Paragraph: 006 Reference ID: 37-006-20140306

Revision date: 06 03 2014

How does Local Green Space designation relate to development?

Designating any Local Green Space will need to be consistent with local planning for sustainable development in the area. In particular, plans must identify sufficient land in suitable locations to meet identified development needs and the Local Green Space designation should not be used in a way that undermines this aim of plan making.

Paragraph: 007 Reference ID: 37-007-20140306

Revision date: 06 03 2014

What if land has planning permission for development?

Local Green Space designation will rarely be appropriate where the land has planning permission for development. Exceptions could be where the development would be compatible with the reasons for designation or where planning permission is no longer capable of being implemented.

Paragraph: 008 Reference ID: 37-008-20140306

Revision date: 06 03 2014

Can all communities benefit from Local Green Space?

Local Green Spaces may be designated where those spaces are demonstrably special to the local community, whether in a village or in a neighbourhood in a town or city.

Paragraph: 009 Reference ID: 37-009-20140306

Revision date: 06 03 2014

What if land is already protected by Green Belt or as Metropolitan Open Land (in London)?

If land is already protected by Green Belt policy, or in London, policy on Metropolitan Open Land, then consideration should be given to whether any additional local benefit would be gained by designation as Local Green Space.

One potential benefit in areas where protection from development is the norm (eg villages included in the green belt) but where there could be exceptions is that the Local Green Space designation could help to identify areas that are of particular importance to the local community.

Paragraph: 010 Reference ID: 37-010-20140306

Revision date: 06 03 2014

What if land is already protected by designations such as National Park, Area of Outstanding Natural Beauty, Site of Special Scientific Interest, Scheduled 8Monument or conservation area?

Different types of designations are intended to achieve different purposes.
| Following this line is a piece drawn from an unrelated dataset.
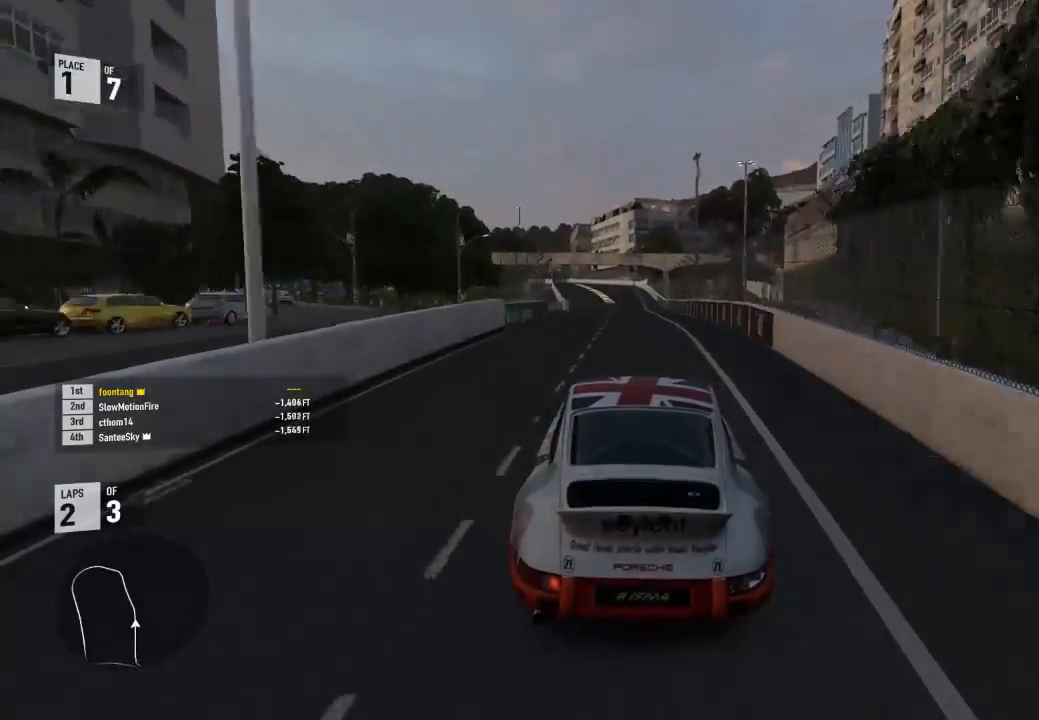
{"buttons": ["R2"], "left_stick": "center", "right_stick": "center", "events": [[100, "left_stick", "left"], [400, "left_stick", "center"]]}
If land is already protected by designation, then consideration should be given to whether any additional local benefit would be gained by designation as Local Green Space.

Paragraph: 011 Reference ID: 37-011-20140306

Revision date: 06 03 2014

What about new communities?

New residential areas may include green areas that were planned as part of the development. Such green areas could be designated as Local Green Space if they are demonstrably special and hold particular local significance.

Paragraph: 012 Reference ID: 37-012-20140306

Revision date: 06 03 2014

What types of green area can be identified as Local Green Space?

The green area will need to meet the criteria set out in paragraph 77 of the National Planning Policy Framework. Whether to designate land is a matter for local discretion. For example, green areas could include land where sports pavilions, boating lakes or structures such as war memorials are located, allotments, or urban spaces that provide a tranquil oasis.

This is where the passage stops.